Par ailleurs, le reportage présente la personne de Patrick Chamoiseau. Sa riche carrière d'écrivain est énoncée par le biais de ses précédentes publications. Toutefois, la personnalité de l'auteur est plus riche encore. Féru des traditions orales antillaises, il est également engagé dans une carrière de travailleur social.
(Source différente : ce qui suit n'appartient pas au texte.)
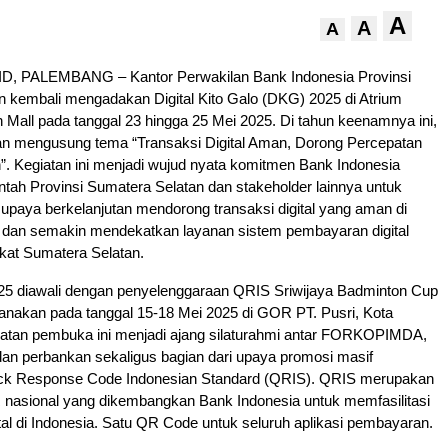
A
A
A
, PALEMBANG – Kantor Perwakilan Bank Indonesia Provinsi
 kembali mengadakan Digital Kito Galo (DKG) 2025 di Atrium
Mall pada tanggal 23 hingga 25 Mei 2025. Di tahun keenamnya ini,
n mengusung tema “Transaksi Digital Aman, Dorong Percepatan
”. Kegiatan ini menjadi wujud nyata komitmen Bank Indonesia
ah Provinsi Sumatera Selatan dan stakeholder lainnya untuk
 upaya berkelanjutan mendorong transaksi digital yang aman di
 dan semakin mendekatkan layanan sistem pembayaran digital
at Sumatera Selatan.
5 diawali dengan penyelenggaraan QRIS Sriwijaya Badminton Cup
sanakan pada tanggal 15-18 Mei 2025 di GOR PT. Pusri, Kota
atan pembuka ini menjadi ajang silaturahmi antar FORKOPIMDA,
l dan perbankan sekaligus bagian dari upaya promosi masif
ck Response Code Indonesian Standard (QRIS). QRIS merupakan
 nasional yang dikembangkan Bank Indonesia untuk memfasilitasi
al di Indonesia. Satu QR Code untuk seluruh aplikasi pembayaran.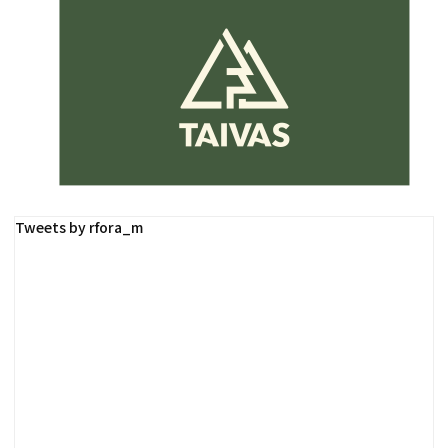
Tweets by rfora_m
Enfin, le reportage se conclut sur l'établissement d'une filiation avec Aimé Césaire. Patrick Chamoiseau est d'ailleurs conscient d'appartenir à une génération qui doit reprendre le combat entrepris par Césaire, celui qui a poussé son "grand cri nègre", mais n'est pas parvenu au bout de son combat. La créolité, héritière de la négritude, se doit dès lors non seulement de mettre en valeur la culture antillaise mais aussi d'aider la société antillaise à assumer son histoire.

Julie Le Gac

Transcription

Présentatrice
Texaco : c'est le troisième roman de Patrick Chamoiseau, l'un des chefs de file de la nouvelle génération pour la littérature antillaise.
Journaliste
Chamoiseau n'a pas encore 40 ans, il fait partie d'une génération qui a été bercée par la négritude chère à Aimé Césaire, et surtout par le concept d'antillanité développé par Edouard Glissant. Aujourd'hui, c'est l'heure de la créolité alors à travers Texaco, on a essayé de savoir un petit peu qui était Patrick Chamoiseau et ce qu'était ce concept de créolité, tout de suite explication de texte.
Reporter
Texaco, un quartier miséreux de Fort de France, pour Chamoiseau ce n'est pas un bidonville mais une mangrove urbaine. C'est un peu le résumé de 150 ans d'histoire à la Martinique, le condensé de la créolité en train de se bâtir.
Patrick Chamoiseau
L'idée de créolité nous paraît importante pourquoi ? Parce qu'il y a désormais la nécessité de penser autrement son identité. Comment en étant créole, comment penser le fait que nous relevions de tant de terre, de tant d'histoire et que nous devions assumer notre identité par le biais de plusieurs langues. Ça c'est important.
Reporter
1989, il publie avec son alter ego Raphaël Confiant et avec le Professeur Barnabé " Eloge de la créolité ", un manifeste fondateur d'un mouvement littéraire. Chamoiseau devient porteur d'un patrimoine. Dans Texaco, il se définit comme le marqueur de parole, le détenteur d'une mémoire nourrie par la culture orale.
Patrick Chamoiseau
Dès que j'ai la possibilité d'aller écouter de vieux conteurs, j'y vais et j'enregistre, j'écoute pour voir comment ils font et avec ça j'essaie de produire du travail.
Reporter
Attaché à la Martinique, il fait des études de lettre et d'économie en métropole. Il travaillera ensuite comme éducateur à la prison de Fleury Mérogis. Aujourd'hui, à côté de l'écrivain il y a toujours le travailleur social, celui qui est à l'écoute des soubresauts et des malaises de la société martiniquaise. Auteur de bande dessinée en créole, il entre dans le monde de la littérature en 1986 avec " Chronique des sept misères ". Suivra " Solibo magnifique " et " Antan d'enfance ". Avec Texaco, il devient un auteur incontournable après la négritude et l'antillanité chère à Edouard Glissant, il faut parler aujourd'hui de la génération " Chamoiseau ", celle qui fait vaciller la statue d'Aimé Césaire.
Patrick Chamoiseau
Lorsque j'ai lu " Moi, laminaire", moi je crois qu'il y a des accents douloureux mais d'une grande profondeur poétique, d'une grande beauté poétique, justement parce qu'on voit l'effondrement des rêves. On voit les conflits, on voit les tiraillements, on voit la douleur d'un homme qui, au départ, a eu le cri fondamental. Le cri qui a permis à toute la collectivité martiniquaise de s'envisager et qui doit aujourd'hui faire le compte de ce qui a été, de ce qui a du être abandonné, ce qui n'a pas été réalisé. Et ça je le ressens douloureusement, d'autant plus douloureusement que je sens que c'est au niveau de notre génération que tout va se jouer. C'est maintenant que va se jouer l'achèvement de la parole de Césaire.
Reporter
Pour Patrick Chamoiseau, la prochaine étape sera l'écriture en créole. Il sait qu'il s'adressera alors à un public très restreint, peu importe, il s'agit ici de mener à bien beaucoup plus qu'un défi, une véritable mission.